株式会社エス・エム・エス カイポケ訪問看護マガジン編集部

看護師や介護事業所の運営経験者、訪問看護の請求ソフトや電子カルテの導入支援経験者など、医療や介護、訪問看護の現場理解が深いメンバーが在籍。訪問看護ステーションの開業、経営、日々の看護業務に役立つ情報を発信します。

目次

訪問看護ステーションの経営に関する情報や開業に関する情報を見ていると、「BCPという単語をよく目にするな・・」という方が多いのではないでしょうか?

BCPとはBusiness Continuity Planの略で、業務継続計画とも呼ばれています。

具体的には、災害や感染症の流行、テロや大事故等の突発的な環境変化などの不測の事態が発生しても「重要な事業を中断させないこと」、「重要な事業を中断しても可能な限り短期間で復旧させること」を目的として策定する計画書です。

このBCPは、業種は関係なく、すべて企業において策定することが求められており、訪問看護ステーションにおいても同様です。

今回は、訪問看護におけるBCPの目的や重要性、策定に必要なポイントやプロセスについてわかりやすく解説していきます!

BCP(事業継続計画)は令和6年度から義務化

BCP(業務継続計画)の策定は、令和3年度介護報酬改定において、『令和6年度(令和6年4月)から義務化』が決まりました。

業務継続に向けた取組の強化【全サービス】
感染症や災害が発生した場合であっても、必要な介護サービスが継続的に提供できる体制を構築する観点から、全ての介護サービス事業者を対象に、業務継続に向けた計画等の策定、研修の実施、訓練(シミュレーション)の実施等を義務づける。【省令改正】(※3年の経過措置期間を設ける)

(引用:令和3年度介護報酬改定の主な事項について|厚生労働省

訪問看護におけるBCPの目的と重要性

訪問看護において、BCPを策定する目的と重要性を確認していきましょう。

【目的】

  • 災害時および緊急時に職員の安全を確保すること

  • 利用者の生活を維持するために訪問看護サービスの提供を継続させ、地域の医療・介護資源を担う役割として訪問看護ステーションを存続させること

【重要性】

  • 災害発生後は物的資源や人的資源の枯渇により訪問看護の需要が高まる

  • 災害時は医療・介護介入の緊急性が高い利用者も出てくるため早急なサービス提供が必要とされる

(参考:自然災害発生時における業務継続計画(BCP)|一般社団法人全国訪問看護事業協会

災害対策マニュアルとの違い

BCPについて理解を進めると、「これって災害対策マニュアルと同じじゃないの?」と思われる方もいらっしゃるかと思いますが、BCPと災害対策マニュアルはそれぞれ目的が異なります。
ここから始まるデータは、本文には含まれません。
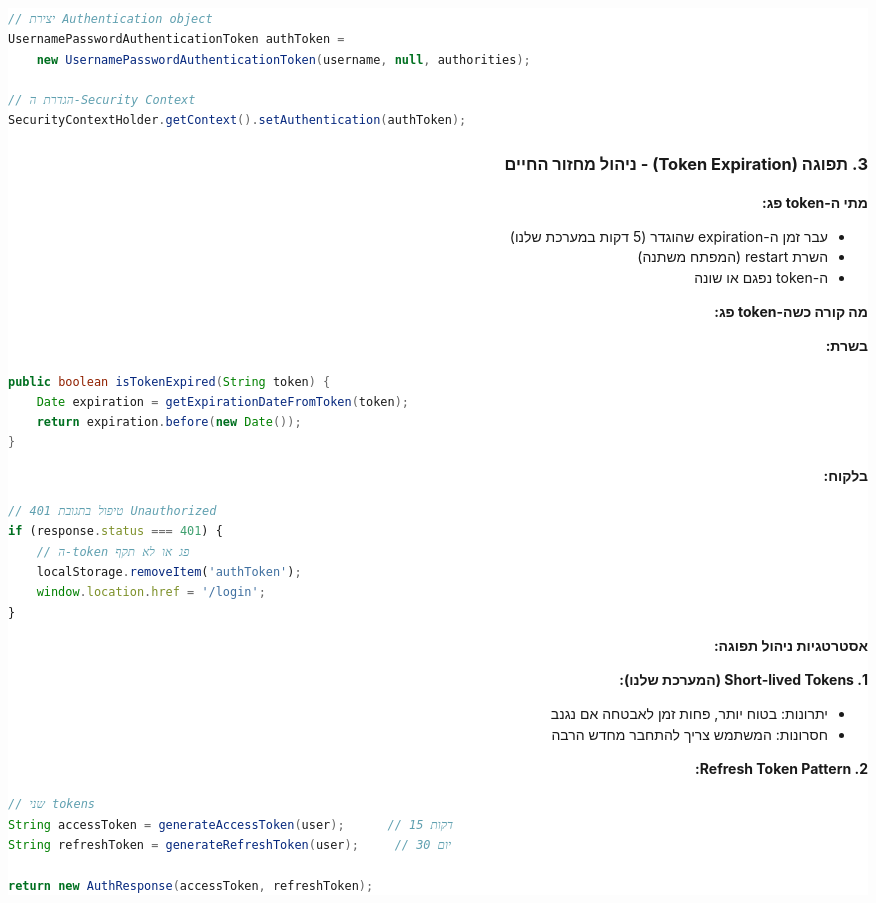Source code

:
 ```java
// יצירת Authentication object
UsernamePasswordAuthenticationToken authToken = 
    new UsernamePasswordAuthenticationToken(username, null, authorities);

// הגדרת ה-Security Context
SecurityContextHolder.getContext().setAuthentication(authToken);
```

<div dir="rtl">

### 3. תפוגה (Token Expiration) - ניהול מחזור החיים


**מתי ה-token פג:**
- עבר זמן ה-expiration שהוגדר (5 דקות במערכת שלנו)
- השרת restart (המפתח משתנה)
- ה-token נפגם או שונה

**מה קורה כשה-token פג:**

**בשרת:**

</div>

```java
public boolean isTokenExpired(String token) {
    Date expiration = getExpirationDateFromToken(token);
    return expiration.before(new Date());
}
```

<div dir="rtl">

**בלקוח:**

</div>

```javascript
// טיפול בתגובת 401 Unauthorized
if (response.status === 401) {
    // ה-token פג או לא תקף
    localStorage.removeItem('authToken');
    window.location.href = '/login';
}
```

<div dir="rtl">

**אסטרטגיות ניהול תפוגה:**

**1. Short-lived Tokens (המערכת שלנו):**
- יתרונות: בטוח יותר, פחות זמן לאבטחה אם נגנב
- חסרונות: המשתמש צריך להתחבר מחדש הרבה

**2. Refresh Token Pattern:**

</div>

```java
// שני tokens
String accessToken = generateAccessToken(user);      // 15 דקות
String refreshToken = generateRefreshToken(user);     // 30 יום

return new AuthResponse(accessToken, refreshToken);
```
BCPと災害対策マニュアルの目的は以下のようになっています。

項目 目的
災害対策マニュアル 災害発生後、直ちに何をすれば良いか定めた緊急対応時の行動を示すマニュアル
災害ごとの行動指針を示すことで適切な対応がとれるようにするための計画
BCP(業務継続計画) 災害発生後、被害を最小限に抑えて復旧までの時間を短くするための事前・事後の継続的かつ長期的な行動を示すもの
事業を可能な限りで継続できるようにするための計画

訪問看護におけるBCP策定のポイント

それでは、訪問看護ステーションのBCPを策定するにあたって大切なポイントを3つご紹介します。

もしものときに実行できる内容にする

BCPは、「オールハザード・アプローチ(全災害対応型)」、つまりあらゆる状況下であっても、実現可能な内容にすることが大切です!
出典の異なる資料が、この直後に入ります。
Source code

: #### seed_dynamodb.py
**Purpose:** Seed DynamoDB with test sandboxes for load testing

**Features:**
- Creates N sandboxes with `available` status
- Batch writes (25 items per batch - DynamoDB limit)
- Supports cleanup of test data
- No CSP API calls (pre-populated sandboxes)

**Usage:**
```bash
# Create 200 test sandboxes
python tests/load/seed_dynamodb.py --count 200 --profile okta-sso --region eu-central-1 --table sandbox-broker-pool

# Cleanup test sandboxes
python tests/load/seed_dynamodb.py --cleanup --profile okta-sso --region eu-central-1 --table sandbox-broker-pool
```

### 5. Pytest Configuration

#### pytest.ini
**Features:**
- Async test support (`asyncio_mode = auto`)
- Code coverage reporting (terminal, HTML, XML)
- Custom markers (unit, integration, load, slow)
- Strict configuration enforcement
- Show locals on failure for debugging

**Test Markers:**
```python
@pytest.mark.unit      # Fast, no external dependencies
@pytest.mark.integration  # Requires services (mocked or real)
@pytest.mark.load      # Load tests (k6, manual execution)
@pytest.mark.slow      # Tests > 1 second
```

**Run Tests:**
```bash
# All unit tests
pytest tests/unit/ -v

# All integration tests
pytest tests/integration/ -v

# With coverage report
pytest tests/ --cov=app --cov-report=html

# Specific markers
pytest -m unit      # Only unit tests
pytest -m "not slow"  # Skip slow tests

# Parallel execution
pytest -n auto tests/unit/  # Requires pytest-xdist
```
起こりうるリスクに対して、実現可能な行動を示すことを意識して作成しましょう。

例えば、「必ず平常時と同様な訪問活動を維持する」といったような理想的な行動を示すことはBCPの内容として不適切です。「医療依存度が高い利用者を優先して安否確認・支援を行う」といったように、災害等の状況に合わせて、取るべき行動を示すのが良いでしょう。

情報は整理され、確認できるようにする

BCPは、緊急時に職員が「どの手順で何をするのか?」が明確に理解できるように記載する情報を整理し、また、緊急時にすぐにその内容を確認できるように設置しましょう!
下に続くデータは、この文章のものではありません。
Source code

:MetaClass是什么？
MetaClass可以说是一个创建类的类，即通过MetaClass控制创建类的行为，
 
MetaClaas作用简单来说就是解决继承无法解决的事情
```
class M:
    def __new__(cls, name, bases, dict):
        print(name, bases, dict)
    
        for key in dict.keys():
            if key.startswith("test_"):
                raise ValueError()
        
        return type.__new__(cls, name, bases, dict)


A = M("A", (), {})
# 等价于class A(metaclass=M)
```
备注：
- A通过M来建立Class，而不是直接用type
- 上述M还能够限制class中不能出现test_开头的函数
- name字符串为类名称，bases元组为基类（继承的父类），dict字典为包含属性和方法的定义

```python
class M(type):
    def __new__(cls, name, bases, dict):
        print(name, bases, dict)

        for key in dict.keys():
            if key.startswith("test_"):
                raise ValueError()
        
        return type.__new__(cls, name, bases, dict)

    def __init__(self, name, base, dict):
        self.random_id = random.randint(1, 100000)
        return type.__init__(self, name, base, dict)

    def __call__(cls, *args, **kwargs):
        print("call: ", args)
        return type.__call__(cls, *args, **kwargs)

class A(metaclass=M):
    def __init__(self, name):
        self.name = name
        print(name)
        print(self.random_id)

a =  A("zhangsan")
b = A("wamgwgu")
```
ステーション内にBCPのファイルを置くことも必要ですが、緊急時に外出先からでも閲覧できる仕組みを構築しておくことも必要になります。Googleドライブ等のクラウドサービスを利用すると、職員がスマートフォン等からBCPを確認できるようになるので、Googleドライブ等の活用をおすすめします。

完璧を目指さず作ってみる

最初から完璧な内容を目指さずに、まずは、「わかっている情報や実現できる行動からBCPを作ってみよう」という姿勢が大切です!

「あらゆるリスクに対応できるBCPを策定する」という視点は大切ですが、最初からすべてのリスクに対応できる内容を定めようとすると膨大な時間がかかり、また、実現できない内容もでてきてしまいます。

BCPは、自然環境や社会環境によって日々適切な内容に更新していくこと、「Plan」⇒「Do」⇒「Check」⇒「Action」のPDCAサイクルを回し、よりよい内容に更新していくことを目指しましょう。

BCPの策定のプロセス

ここからは、BCPを策定するプロセスを、2021年度厚生労働科学特別研究 在宅医療事業計画策定に係る研究班が作成した「BCP策定の手引き訪問看護編」の内容に沿って5STEPに分けて解説します。

①基本方針を定め組織を作る

まずはじめに、自身の訪問看護ステーションにおける基本方針を定めてBCPに係る組織作りを行います。

基本方針とは、目的のための基本的な考え方のことを示します。災害が起き、訪問看護を行う立場としてどのような考え方や姿勢をとるかを明確することが大切です。

以下のような問いを考え、定義します。

  • 何のためにBCPを作るのか?

  • 自分たちの訪問看護ステーションが目指す像や実現したいことは?

これらの考えの中には、①自施設の理念、②地域の地理的特性、③地域の災害経験という3つの要素を入れるようにします。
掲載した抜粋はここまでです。